Bu işitme-konuşma döngüsünün doğru işleyebilmesi, herkeste çaba gerektirmeden var olan işitsel ayrım becerisine, fonolojik farkındalığa ve ritimlerin algılanabilmesine bağlıdır. İnsan işleyişinin doğal bir unsuru olan bu beceriler, çok daha ileri seviyelere varabilir ve tüm öğrenme süreçleri için gereklidir.
Tomatis® Metodu, işitsel geri bildirim döngüsü üzerinde büyük etkiler yaratır. Danışan, aktif seanslarda, “Elektronik Geçitleme®” ile üzerinde düzenleme yapılan kendi sesini dinler. Geçitleme işlemi, danışanın kendi ses şiddeti ve frekansına bağlı olarak gerçekleşecek ve yabancı dil öğreniminde büyük önem taşıyan yüksek frekansların ön plana çıkması sağlanacaktır. Öte yandan, beyni zorlayan bu etki, beynin bir uyum çabasına girmesini gerektirir. Sonuçta, danışan, kendi sesinin düzenleri ve ritmini daha iyi algılayabilir hale gelir.
Kulak, kendisine ulaşan sesleri almakla kalmaz; beden dengeniz, ritmik hareketleriniz ve beden koordinasyonunuzun da belirleyicisi olarak işlev görür. Yürürken, elinizle bir kulağınızı kapatmayı denediğinizde, ciddi bir denge kaybı yaşadığınızı görürsünüz.
Denge, iç kulağın, en küçük beden hareketlerinde bile beyne bilgi gönderen, vestibül adlı parçasına bağladır.

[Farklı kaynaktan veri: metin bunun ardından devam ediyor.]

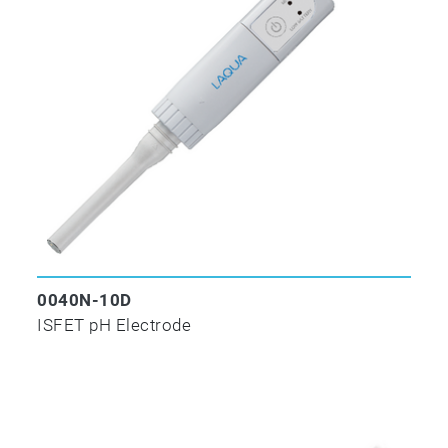
0040N-10D
ISFET pH Electrode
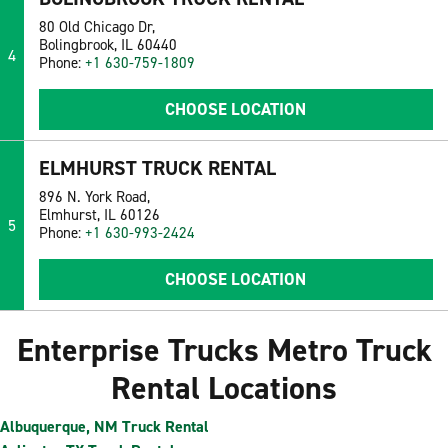
80 Old Chicago Dr,
Bolingbrook, IL 60440
4
Phone:
+1 630-759-1809
CHOOSE LOCATION
ELMHURST TRUCK RENTAL
896 N. York Road,
Elmhurst, IL 60126
5
Phone:
+1 630-993-2424
CHOOSE LOCATION
Enterprise Trucks Metro Truck
Rental Locations
Albuquerque, NM Truck Rental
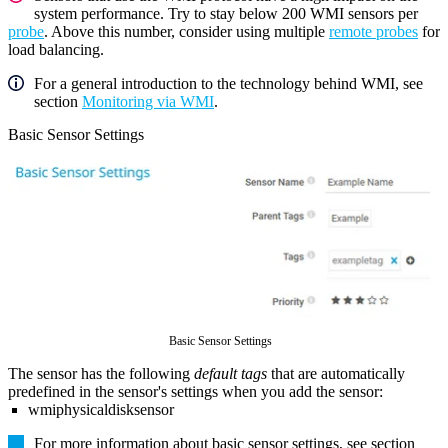
system performance. Try to stay below 200 WMI sensors per
probe
. Above this number, consider using multiple
remote probes
for
load balancing.
For a general introduction to the technology behind WMI, see
section
Monitoring via WMI
.
Basic Sensor Settings
Basic Sensor Settings
The sensor has the following
default tags
that are automatically
predefined in the sensor's settings when you add the sensor:
wmiphysicaldisksensor
For more information about basic sensor settings, see section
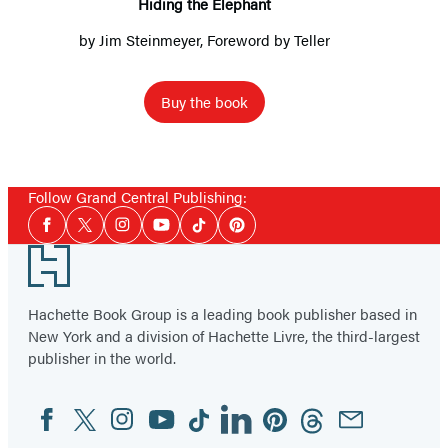
Hiding the Elephant
by
Jim Steinmeyer
, Foreword by Teller
Buy the book
Follow Grand Central Publishing:
Social
Facebook
Twitter
Instagram
YouTube
Tiktok
Pinterest
Media
Footer
Hachette Book Group is a leading book publisher based in
New York and a division of Hachette Livre, the third-largest
publisher in the world.
Facebook
Twitter
Instagram
YouTube
Tiktok
Linkedin
Pinterest
Threads
Email
Social
Media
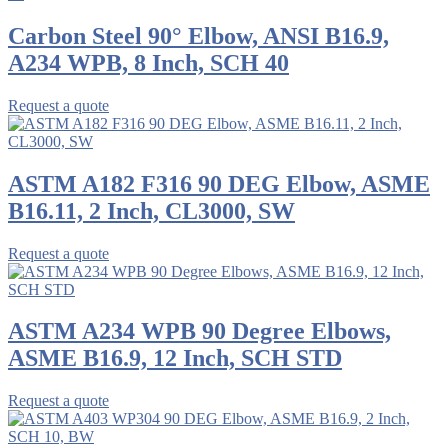
Carbon Steel 90° Elbow, ANSI B16.9,
A234 WPB, 8 Inch, SCH 40
Request a quote
ASTM A182 F316 90 DEG Elbow, ASME
B16.11, 2 Inch, CL3000, SW
Request a quote
ASTM A234 WPB 90 Degree Elbows,
ASME B16.9, 12 Inch, SCH STD
Request a quote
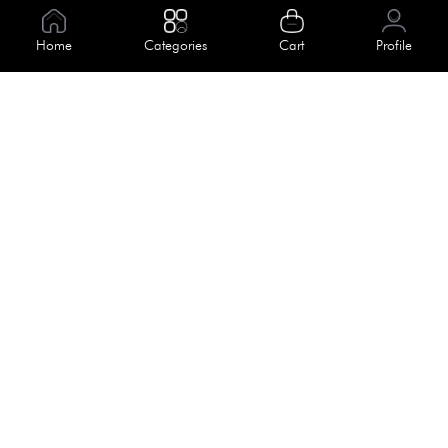
Information
Home
Categories
Cart
Profile
About Us
Help
Meet Our Team
Blog
Apply For Trial
Policies
Get In Touch
Terms & Conditions
House No. 145, Road No. 3 Block A,
Dhaka, Bangladesh
Privacy Policy
info@kiv.com.bd
Return & Refund
+88 01819 375 375
+88 01819 376 376
Faq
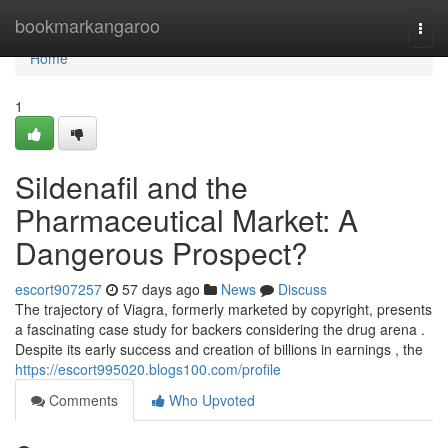
Home
bookmarkangaroo
Togg
navi
Home
1
Sildenafil and the
Pharmaceutical Market: A
Dangerous Prospect?
escort907257
57 days ago
News
Discuss
The trajectory of Viagra, formerly marketed by copyright, presents
a fascinating case study for backers considering the drug arena .
Despite its early success and creation of billions in earnings , the
https://escort995020.blogs100.com/profile
Comments
Who Upvoted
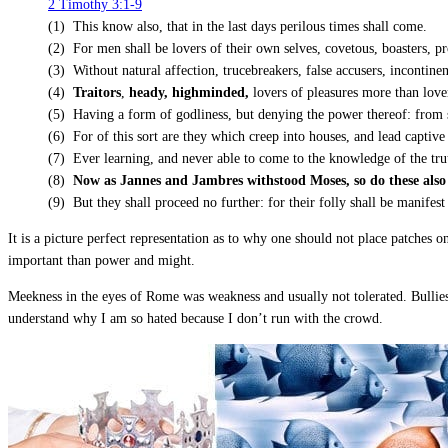
2 Timothy 3:1-9
(1) This know also, that in the last days perilous times shall come.
(2) For men shall be lovers of their own selves, covetous, boasters, p
(3) Without natural affection, trucebreakers, false accusers, incontinent
(4)
Traitors
,
heady, highminded,
lovers of pleasures more than love
(5) Having a form of godliness, but denying the power thereof: from 
(6) For of this sort are they which creep into houses, and lead captive
(7) Ever learning, and never able to come to the knowledge of the tru
(8)
Now as Jannes and Jambres withstood Moses, so do these also r
(9) But they shall proceed no further: for their folly shall be manifest
It is a picture perfect representation as to why one should not place patches
important than power and might.
Meekness in the eyes of Rome was weakness and usually not tolerated. Bullies
understand why I am so hated because I don’t run with the crowd.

Dolayısıyla, beden duruşunun kontrol altında tutulması ve dengenin korunmasında kulağa büyük iş düşer. Tomatis® Metodu, vestibül üzerinde yarattığı etkiyle, bedenin dik duruşunu kazanmasına olanak tanır. Dinleme seanslarının sürekli etkisi altında, sol ve sağ kulağa ait vestibül yapıları üzerinden beyne gönderilen mesajlar arasında tutarlılık sağlanır. Bunun sonucunda, motor becerilerdeki koordinasyon eksiklikleri kayda değer ölçüde azalacak, hareketler daha akıcı ve düzenli hale gelecektir.
Tomatis® Metodu, motor bozukluklar üzerinde bu mekanizma ile fayda sağlar. Vestibül, buna ek olarak, beyinle kurduğu karmaşık bağlantı ağı aracılığıyla, gerek müzik gerekse konuşmadaki ritimlerin algılanmasında da temel rol oynamaktadır.